The U.S. Supreme Court unanimously upheld lower court findings that the NCAA’s regulatory scheme regarding certain player benefits violated the Sherman Act
This decision, together with still-emerging name, image and likeness regulations, could significantly increase the benefits available to NCAA student athletes and change the landscape of athlete compensation in college athletics
Outside of football and basketball, most college athletes still pay for the privilege to participate as NCAA athletes
It was only a matter of time. As most analysts predicted it would, the U.S. Supreme Court unanimously affirmed lower court rulings in NCAA v. Alston concluding that at least some of the NCAA’s strict restrictions on the compensation of college athletes constituted a violation of antitrust law.
Impacts of the Alston Decision
Some commentators are recognizing this June 21 decision as the beginning of the end of college sports, and the advent of de facto professional sports played on college campuses. In truth, this decision does not go quite so far. Many are pointing to Justice Brett Kavanaugh’s strongly worded concurring opinion, in which he warned that the "NCAA's business model of using unpaid student athletes to generate billions of dollars in revenue for the colleges raises serious questions under the antitrust laws." Justice Neil Gorsuch, writing for the Court, was more limited, and focused on “education-related benefits” in rejecting what he referred to as the NCAA’s attempt to secure “judicially ordained immunity” from the Sherman Act “because [the restrictions] happen to fall at the intersection of higher education, sports, and money.”
Within that more narrow analysis, the Court upheld a ruling out of the U.S. Court of Appeals for the Ninth Circuit allowing colleges and universities to provide more extensive benefits than NCAA regulations allow.

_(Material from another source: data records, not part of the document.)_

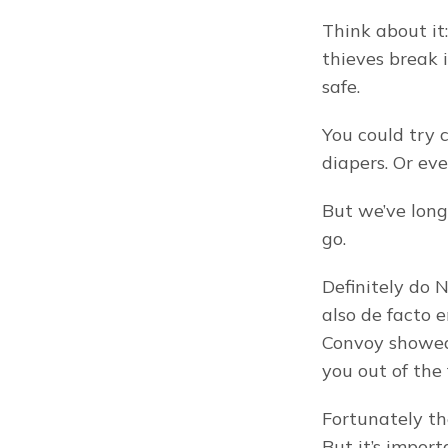
Think about it:
thieves break i
safe.
You could try cl
diapers. Or ev
But we’ve long 
go.
Definitely do 
also de facto 
Convoy showed 
you out of the 
Fortunately the
But it’s impor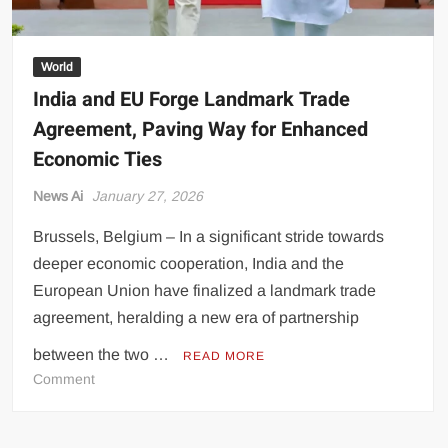
World
India and EU Forge Landmark Trade
Agreement, Paving Way for Enhanced
Economic Ties
News Ai
January 27, 2026
Brussels, Belgium – In a significant stride towards
deeper economic cooperation, India and the
European Union have finalized a landmark trade
agreement, heralding a new era of partnership
between the two …
READ MORE
on
Comment
India
and
EU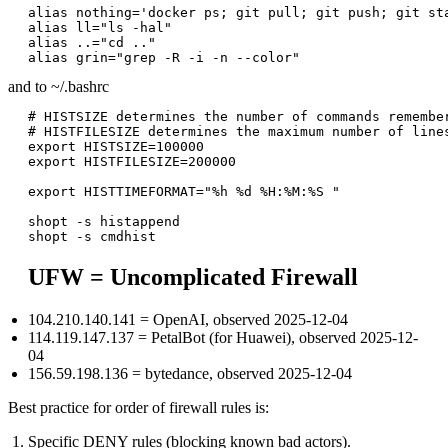
alias nothing='docker ps; git pull; git push; git sta
alias ll="ls -hal"

alias ..="cd .."

and to ~/.bashrc
# HISTSIZE determines the number of commands remember
# HISTFILESIZE determines the maximum number of lines
export HISTSIZE=100000

export HISTFILESIZE=200000

export HISTTIMEFORMAT="%h %d %H:%M:%S "

shopt -s histappend

UFW = Uncomplicated Firewall
104.210.140.141 = OpenAI, observed 2025-12-04
114.119.147.137 = PetalBot (for Huawei), observed 2025-12-
04
156.59.198.136 = bytedance, observed 2025-12-04
Best practice for order of firewall rules is:
Specific DENY rules (blocking known bad actors).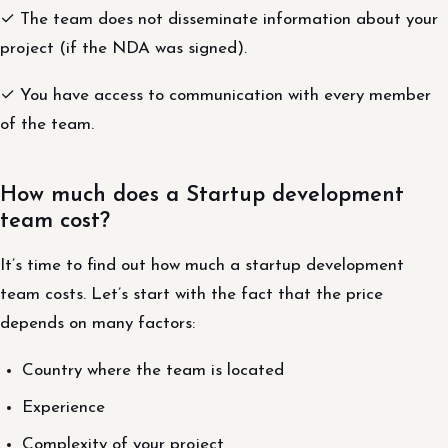
✓ The team does not disseminate information about your
project (if the NDA was signed).
✓ You have access to communication with every member
of the team.
How much does a Startup development
team cost?
It’s time to find out how much a startup development
team costs. Let’s start with the fact that the price
depends on many factors:
Country where the team is located
Experience
Complexity of your project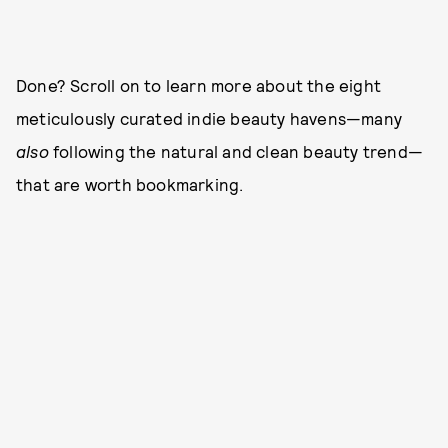
Done? Scroll on to learn more about the eight
meticulously curated indie beauty havens—many
also
following the natural and clean beauty trend—
that are worth bookmarking.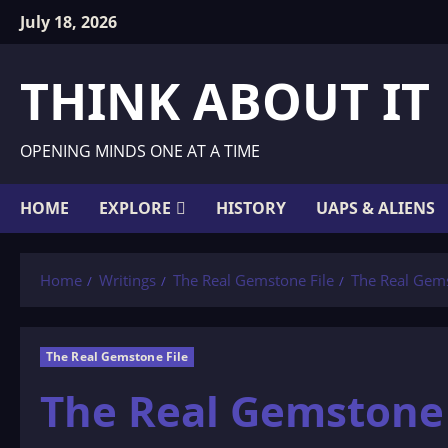
Skip
July 18, 2026
to
content
THINK ABOUT IT
OPENING MINDS ONE AT A TIME
HOME
EXPLORE
HISTORY
UAPS & ALIENS
Home
Writings
The Real Gemstone File
The Real Gemst
The Real Gemstone File
The Real Gemstone F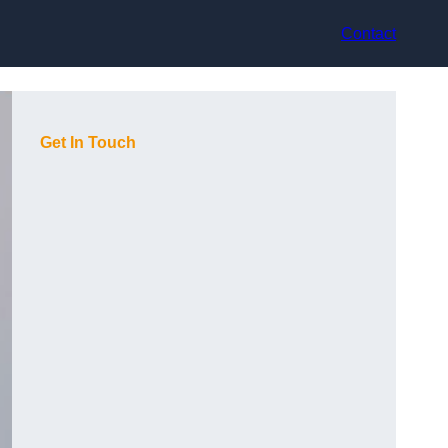
Contact
Get In Touch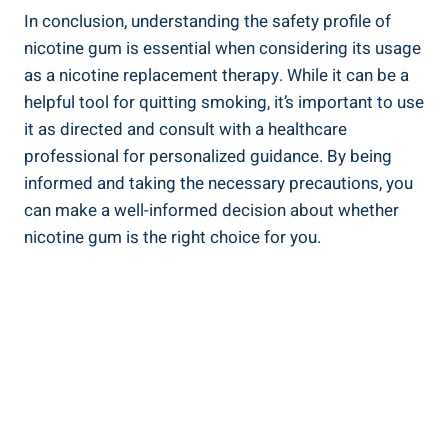
In conclusion, understanding the ⁢safety profile of
nicotine gum is essential when considering its usage
as a nicotine replacement therapy. While it can be a
helpful tool for‌ quitting smoking, it’s important to use
it ‍as directed and​ consult with a healthcare
professional for⁤ personalized guidance. By ‍being
informed ⁣and taking the ⁤necessary precautions, you
can make a well-informed decision about whether⁤
nicotine gum is the right choice for you.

As currently understood, education-related benefits are fairly closely tied to what any college student might need and appreciate: reimbursements for computers and other equipment, free tutoring, paid internships, cash awards for academic achievement, and the like.
It’s easy to forecast how elastic the definition can become, though, and how it will be used as an incremental recruiting tool for colleges and universities promising to maximize the benefits and compensation available to prized recruits. In a world of liberalized transfer rules, it is also a way to keep players from the lure of the transfer portal.
Moreover, while the Alston decision focused on the claims of the plaintiffs – i.e., Division I football and basketball—the reins it loosened should ultimately allow athletic departments to provide increased, justifiable, educationally related benefits to partial-scholarship and non-scholarship athletes as well, who are the majority of the young men and women competing in college sports. For those student athletes, a computer, a paid internship, or a graduate tuition can make a critical difference in a collegiate career. In a college sports landscape dominated by big time football and basketball, it’s sometimes easy to forget that most college athletes still pay for the privilege to participate as NCAA athletes.
Name, Image and Likeness Movement
Increased educational benefits combined with the name, image and likeness (NIL) movement may wholly reset the landscape for college athletics, and surely more change is to come. The focus on increased student benefits, while still well short of pay-for-play, further weaponizes the recruiting wars. Nineteen states have passed legislation granting NIL rights to their student athletes; for six of those states, led by Florida, the laws (which differ significantly from state to state) go into effect on July 1, 2021.
It’s safe to say that educational benefits package offers are already on their way after the recent Supreme Court decision. The NCAA, which deferred the announcement of a nationwide NIL framework pending the outcome of Alston, is now faced with developing one that passes the Court’s scrutiny, while officials in multiple states have already announced they will challenge any NCAA rules more restrictive than their own, generally more permissive laws. An NCAA proposal is due within days.
NCAA president Mark Emmert and NCAA leadership continue to call for national congressional legislation designed to preempt state mandates and establish a national standard, but there are multiple bills in Congress, in various committees of both houses, with none yet garnering sufficient bipartisan support.
Student athlete compensation is a volatile and complex issue—actually, a series of issues, emerging just as higher education, including its athletic programs, struggles to emerge from the extraordinary losses suffered during the COVID-19 pandemic. Colleges and universities, athletic programs, individual team sports, and more than 450,000 student athletes are facing a transition that will change the landscape of college sports and the student athlete experience as we know it.
There will be winners and losers in this effort.